By ANNA ELIAS | Contributor
Six students, friends and co-workers who span across three different educational institutions – Washtenaw Community College, the University of Michigan and Eastern Michigan University – are starting three chapters of the Wolverine Skydiving Club.
Among their goals: to form competitive collegiate skydiving teams.
Two WCC students, Kyle Jacobs and Rob Harris, attended a recent UM chapter meeting to learn how to start their own.
Five of the six students in the club are licensed skydivers, with one student on her way to licensing in the accelerated free-fall training progression. The home dropzone and employer for most of these students is Skydive Tecumseh, which will become the home dropzone for all three chapters of the club.
“The primary focus of this club will be to build a community of student skydivers that can compete with each other as well as encourage each other,” said UM club president Lisa Miller, 20, of Beverly Hills, Mich., “And to have a group large enough that we can create four-way teams and compete with other schools, and eventually go to the National Collegiate Parachuting Championships.”
Miller works manifest at Skydive Tecumseh when school is not in session. She has more than 100 jumps and, as a student, concentrates on women’s studies and statistics.

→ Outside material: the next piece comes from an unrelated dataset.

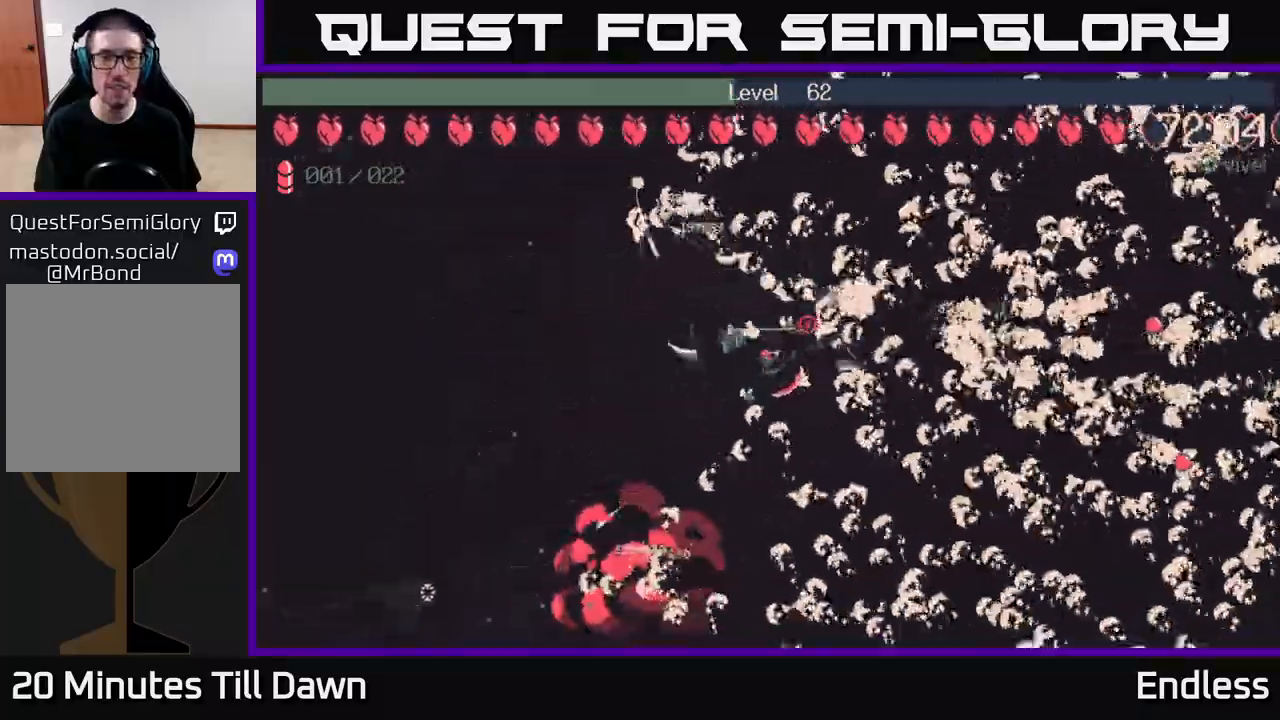
{"buttons": [], "left_stick": "center", "right_stick": "center", "events": []}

Other jumpers are optimistic about the club as well. Jacobs, in his first year at WCC and uncertain about his major, is a video editor at Skydive Tecumseh. He has 32 jumps.

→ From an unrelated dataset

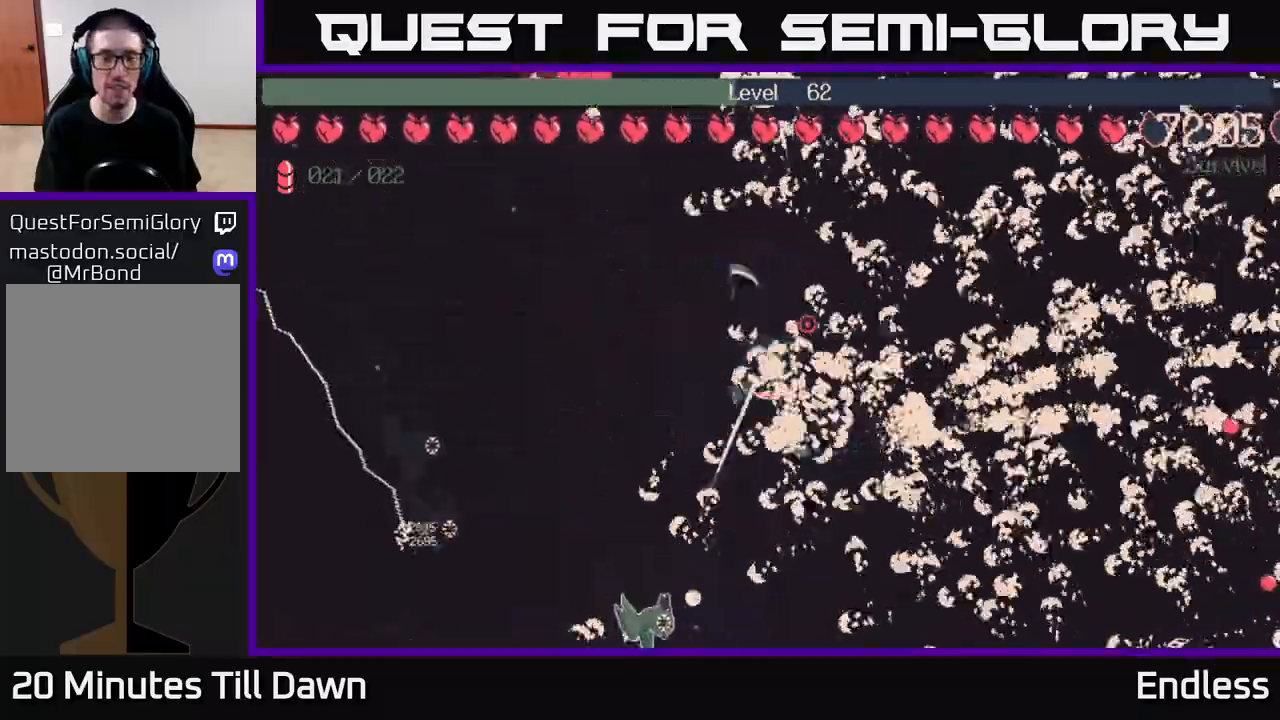
{"buttons": [], "left_stick": "center", "right_stick": "center", "events": [[33, "L2", "up"], [117, "left_stick", "left"], [283, "left_stick", "center"]]}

“I’m hoping the club will allow anyone interested a chance to pursue their interest,” said Jacobs, 23, of Tecumseh.
All skill levels are welcome to join, from seasoned skydivers to those wanting to learn about the sport to determine whether to try it.
Those who want to make a jump before the commitment to licensing typically begin with a tandem skydive, which entails an instructor being strapped to the student’s back. The instructor does all the work while the student enjoys the ride.
During the off-season, the club will meet and plan events for the new season. The events will be geared toward developing lasting relationships with fellow club members.
“The amount of opportunities that it can bring into people’s lives are endless, whether they end up traveling the world or just growing from the overall experience to become a greater individual,” Jacobs said.
Licensed skydivers have the ability to jump across the country and world as they travel. Traveling to other dropzones around the country may become a possibility as members become licensed.
“We’re looking to provide students the opportunity to make new friends while learning about skydiving and possibly discover a new hobby,” said Harris, 22, of Clinton.
And he knows how life can be altered by skydiving; his primary job for the past two years has been jumping out of airplanes. A business major, Harris comes from a skydiving family and is a tandem jump instructor and videographer at Skydive Tecumseh. He has about 1,600 jumps.